July 25, 2013
MGMT640
Executive Summary
In corporate finance, both ratio and financial statement analysis are important tools that can be used in order to assess a company’s strength financially. They can be used in order to forecast a business’ prospective cash flow and ability to grow in the future, as well as a company’s strengths and weaknesses. Income statements, balance sheets, the statement of retained earnings, and the statement of cash flows are the four primary types of financial statements used in corporate finance. All of these financial statements serve to analyze a firm’s cash flows from different perspectives and are all interrelated. Ratio analysis, another important tool in financial analysis, analyzes the probability that a firm will be profitable or not.
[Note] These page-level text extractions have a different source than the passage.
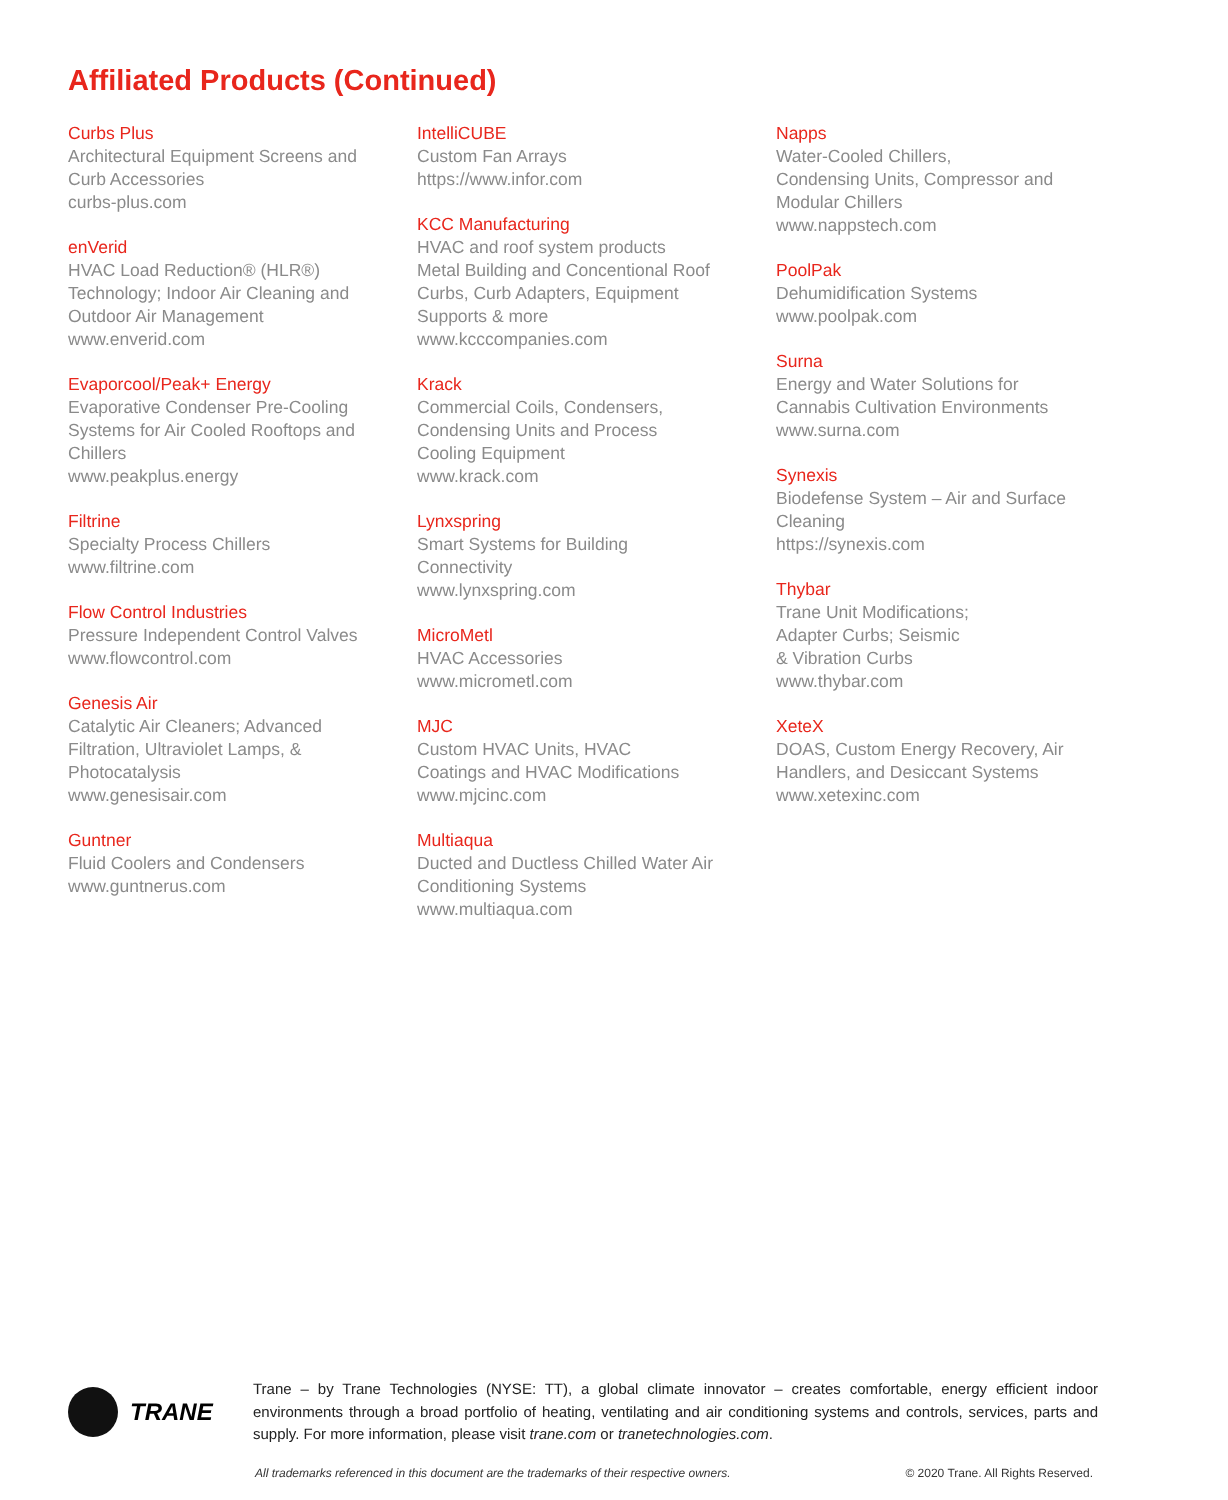Affiliated Products (Continued)
Curbs Plus
Architectural Equipment Screens and
Curb Accessories
curbs-plus.com
enVerid
HVAC Load Reduction® (HLR®)
Technology; Indoor Air Cleaning and
Outdoor Air Management
www.enverid.com
Evaporcool/Peak+ Energy
Evaporative Condenser Pre-Cooling
Systems for Air Cooled Rooftops and
Chillers
www.peakplus.energy
Filtrine
Specialty Process Chillers
www.filtrine.com
Flow Control Industries
Pressure Independent Control Valves
www.flowcontrol.com
Genesis Air
Catalytic Air Cleaners; Advanced
Filtration, Ultraviolet Lamps, &
Photocatalysis
www.genesisair.com
Guntner
Fluid Coolers and Condensers
www.guntnerus.com
IntelliCUBE
Custom Fan Arrays
https://www.infor.com
KCC Manufacturing
HVAC and roof system products
Metal Building and Concentional Roof
Curbs, Curb Adapters, Equipment
Supports & more
www.kcccompanies.com
Krack
Commercial Coils, Condensers,
Condensing Units and Process
Cooling Equipment
www.krack.com
Lynxspring
Smart Systems for Building
Connectivity
www.lynxspring.com
MicroMetl
HVAC Accessories
www.micrometl.com
MJC
Custom HVAC Units, HVAC
Coatings and HVAC Modifications
www.mjcinc.com
Multiaqua
Ducted and Ductless Chilled Water Air
Conditioning Systems
www.multiaqua.com
Napps
Water-Cooled Chillers,
Condensing Units, Compressor and
Modular Chillers
www.nappstech.com
PoolPak
Dehumidification Systems
www.poolpak.com
Surna
Energy and Water Solutions for
Cannabis Cultivation Environments
www.surna.com
Synexis
Biodefense System – Air and Surface
Cleaning
https://synexis.com
Thybar
Trane Unit Modifications;
Adapter Curbs; Seismic
& Vibration Curbs
www.thybar.com
XeteX
DOAS, Custom Energy Recovery, Air
Handlers, and Desiccant Systems
www.xetexinc.com
TRANE
Trane – by Trane Technologies (NYSE: TT), a global climate innovator – creates comfortable, energy efficient indoor environments through a broad portfolio of heating, ventilating and air conditioning systems and controls, services, parts and supply. For more information, please visit trane.com or tranetechnologies.com.
All trademarks referenced in this document are the trademarks of their respective owners. © 2020 Trane. All Rights Reserved.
The different kinds of ratios used are liquidity ratios, efficiency ratios, leverage ratios, profitability ratios, and market-value indicators, with each type including various different specific ratios that one can calculate when examining a firm’s operability. Both the financial statements and ratio analysis offer an analysis of a firm’s finances at a particular point in time, while also forecasting its financial stability in the future. Another advantage is that they allow a firm’s finance team to compare its finances to that of other similar companies, known as benchmarks, in order to value the strength of their firm in the marketplace. However, financial statements and ratio analysis can also lack in their accuracy since financial analysis is often based on historical figures from the past several years and thus only offer the prospective financial future rather than concrete data since often a firm’s finances are based on the ever-changing marketplace or other factors not in control of the firm’s managers, such as economic conditions.